Striving for excellence in research is one of the defining characteristics of an academic surgeon. But simply doing great research is not enough. The dissemination of that research through academic forums, presentations and publications is just as critical because others need to share in that research, peer-review it, and, ultimately, implement your findings for the world to become a better place.
On the personal front, presenting your research at meetings is an excellent way to maximize the exposure of your research, while simultaneously providing a platform for career advancement, networking and collaboration. After a great research project is conceived and completed, the next step is to get your work to an academic conference. But this can be a daunting and confusing task. I am excited to share my tips for success with you for every step in the process.
Choose a project that is both relevant and feasible
Making your project stand out and be worthwhile starts at the design phase. Your research question should aim to fill a gap in knowledge and not reproduce something that has already been done. However, strictly filling a gap in knowledge may not be enough to earn a plenary presentation. An attractive abstract addresses current events/developments in the field, studies rare disease processes, or introduces or expands on new techniques or methods.
Producing a methodologically-sound abstract that addresses one of the aforementioned is the best way to secure the podium.

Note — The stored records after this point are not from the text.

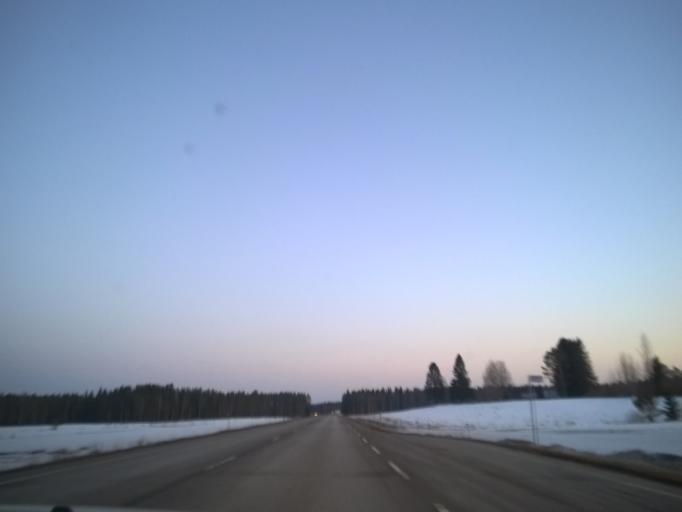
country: FI
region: Northern Ostrobothnia
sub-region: Nivala-Haapajaervi
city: Pyhaejaervi
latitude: 63.8000
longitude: 25.9158
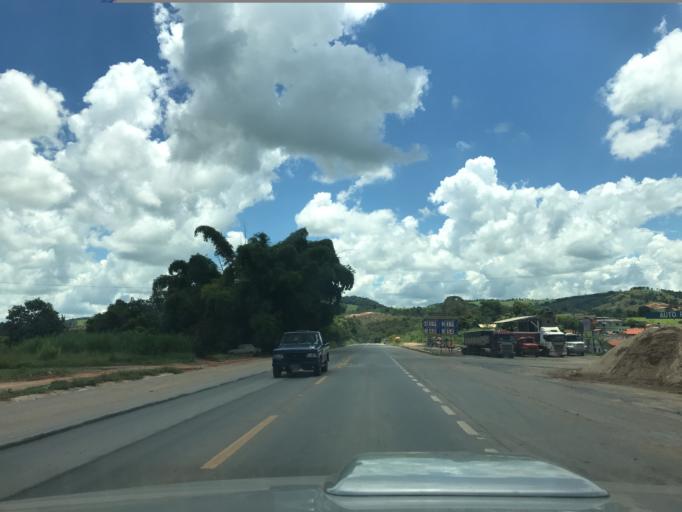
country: BR
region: Minas Gerais
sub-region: Perdoes
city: Perdoes
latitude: -21.1007
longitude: -45.0978
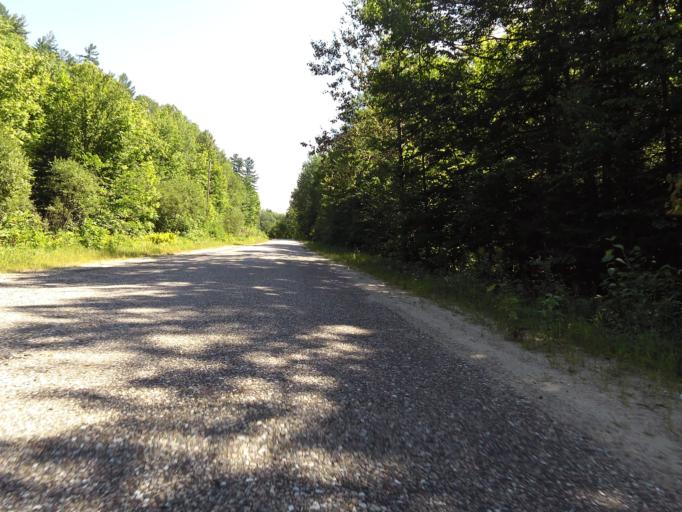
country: CA
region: Quebec
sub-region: Outaouais
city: Maniwaki
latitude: 46.2177
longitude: -76.0835
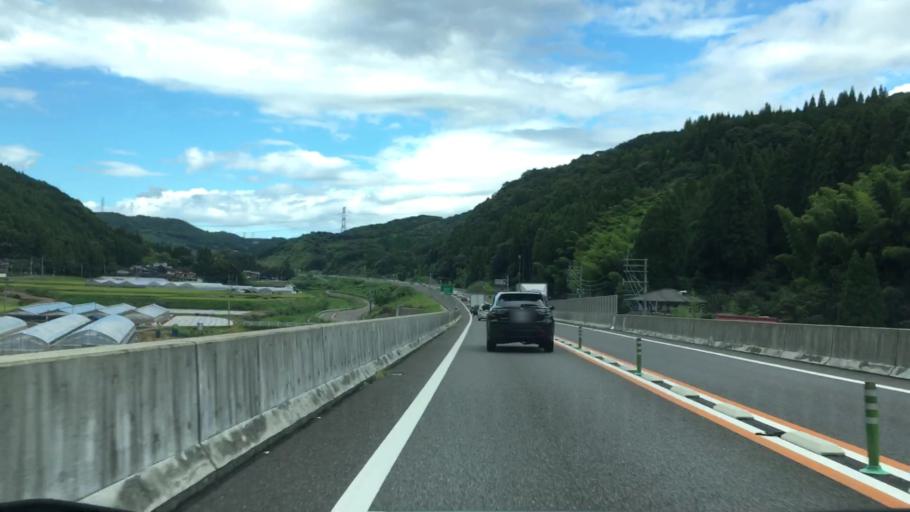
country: JP
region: Saga Prefecture
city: Karatsu
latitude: 33.3758
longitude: 129.9318
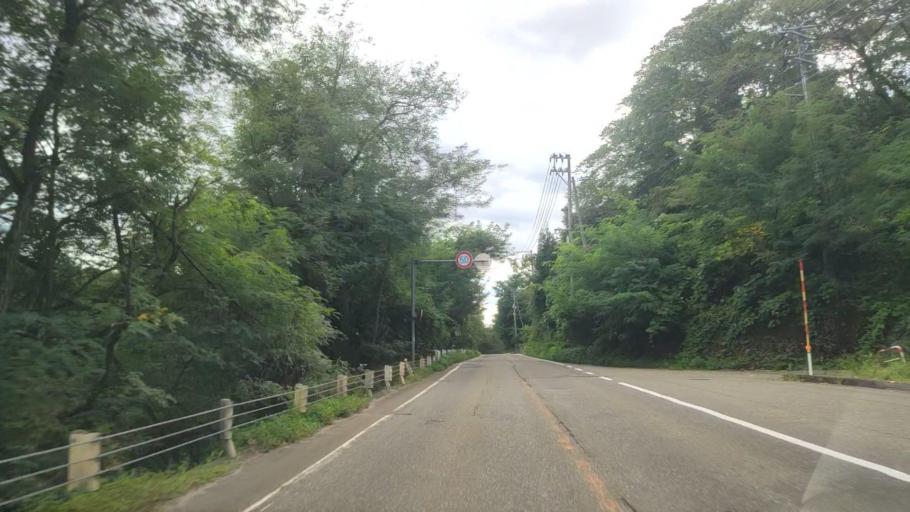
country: JP
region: Niigata
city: Arai
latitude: 36.9975
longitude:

Before embarking on a project, familiarize yourself with the literature in the field and ascertain exactly where your project fits in. It does not have to be something earth-shattering; simply detailing how new guidelines on a topic impact your local hospitals practices may be enough as long as someone, somewhere will be able to use your research to take better care of patients. To that end, make sure that your project is feasible—it should be something you can complete in the time, and with the money, or resources, allotted to you.
Writing and submitting your abstract
The title, the background/introduction, and conclusion of your abstract are key to piquing interest in your work, while summarizing your key findings and conveying the overarching message. Each of these sections should be concise yet emphasize the significance of your work. While we all strive to have robust and valid methods, the gritty details of your statistical methods do not need to be included in your abstract.
Conferences want their program to include content on a broad array of vascular disease. Try to ensure your research is categorized appropriately, but recognize some categories are harder to be selected for than others simply because the space does not exist on the program. To that end, familiarize yourself with all the conferences in your specialty so you can ensure the maximal chance of acceptance, ideally for a podium presentation.
Prepping for your talk
Congratulations on getting accepted! People have different processes for preparing, so this might not work for everyone. Personally, I write down everything that I am going to say and memorize it rather than relying on presenter mode or written notes. I find that this helps my confidence, improves the flow of the presentation, and allows for better eye contact with the crowd. For your slides: keep it simple. Figures and pictures are good; copious text is not.
Your big moment
It is hard not be nervous when presenting, especially if it is your first time; however, there are a few things in your favor. First, you know your project and data better than anyone in the crowd. Second, most people who stand up to ask questions have found your project interesting—people very rarely will stand up to attack you.
Writing the manuscript before your presentation (or at least doing the literature review), and anticipating questions with the help of your mentors, are the best ways to be prepared for discussion of your presentation at the podium. While this is certainly a step outside most people’s comfort zone, it gets easier the more you do it.
The rest of the meeting
Networking is a great way to create new professional relationships, and advance your exposure and career. While there are sometimes organized events to promote, this such as job fairs, most networking opportunities occur outside of the meeting sessions. Welcome receptions, dinners and breaks between sessions are great opportunities to meet people. Conferences should also be an enjoyable experience, so don’t hesitate to set aside time to check out the host cities, meet up with friends, etc. Attendings want to talk and hear from you.
As a final word, rejection of your abstract from a meeting is not an indication of a poor abstract. Many great abstracts do not make the cut, and everyone has had an abstract rejected that they thought was great. Do not let rejection deter your efforts. Find another meeting and resubmit.
Charles DeCarlo, MD, is a PGY6 integrated vascular surgery resident in the division of vascular and endovascular surgery at Massachusetts General Hospital in Boston.